I haven't written this up yet.

In case your players arrive here anyway, wing it, using the following as guidelines.

Tsing is a world where nothing has changed in the last several thousand years. Its rulers, the Orange Order, make sure of that.

Tsing is vaguely based on Mandarin China, and even more vaguely based on Northern Ireland. If you don't feel comfortable about taking the piss out of other cultures, even cultures which so manifestly deserve it, don't let your players reach Tsing.

The rulers of Tsing believe in the Four Pillars of Wisdom: Inscrutability, Incomprehensibility and Paradox. Anyone counting on his fingers at this point is considered an inferior person.

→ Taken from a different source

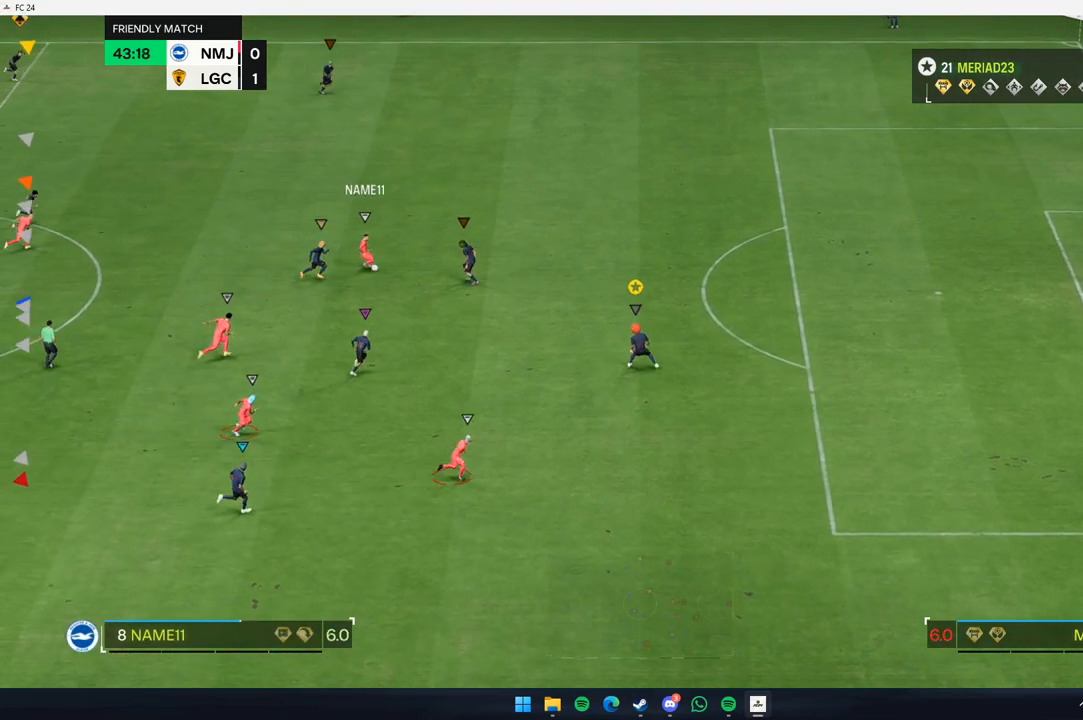
{"dt_ms": 500, "buttons": [], "left_stick": "down-right"}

Many other people are inferior:

  • anyone who says what he means is considered an inferior person. Making one's meaning clear is neither inscrutable nor incomprehensible;
  • anyone who believes in the Gods is considered an inferior person. The Gods exist, and are powerful, so anyone openly believing in them is neither inscrutable nor paradoxical;
  • anyone who openly acts in his own best interests is considered an inferior person. Acting in one's own best interests is neither incomprehensible nor paradoxical. The Orange Order do not act in their own best interests, nor even in the best interests of the world they rule;
  • anyone from another world is automatically considered an inferior person. While it would be polite to wait and see before judging anyone, and then to judge each individual on his or her merits, politeness and tolerance are neither inscrutable, incomprehensible nor paradoxical, so the people of Tsing do not practise them.

    The people of Tsing behave in ways which even they don't understand. There may, thousands of years ago, have been reasons for their actions, but these reasons have been lost.

    The language of Tsing is easy enough to understand. It is the thought processes of its people which are incomprehensible. No-one from another world has ever held a successful conversation (in which real, useful information was exchanged) with a person from Tsing.

    Tsing has its own holy book, the Book of Nonsense. Since no-one on Tsing practises any religion, the principle of paradox makes the existence of a holy book a logical necessity. People quote from it, often at great length, to demonstrate their lack of belief. It is, of course, completely incomprehensible, even to the people quoting from it.

    Using ESP or other mind-reading magic on a person from Tsing does not work and results in a serious headache for the would-be mind-reader.

    The people of Tsing are numerous. Anyone getting annoyed and violent because the locals keep talking gibberish will soon be outnumbered and in serious trouble.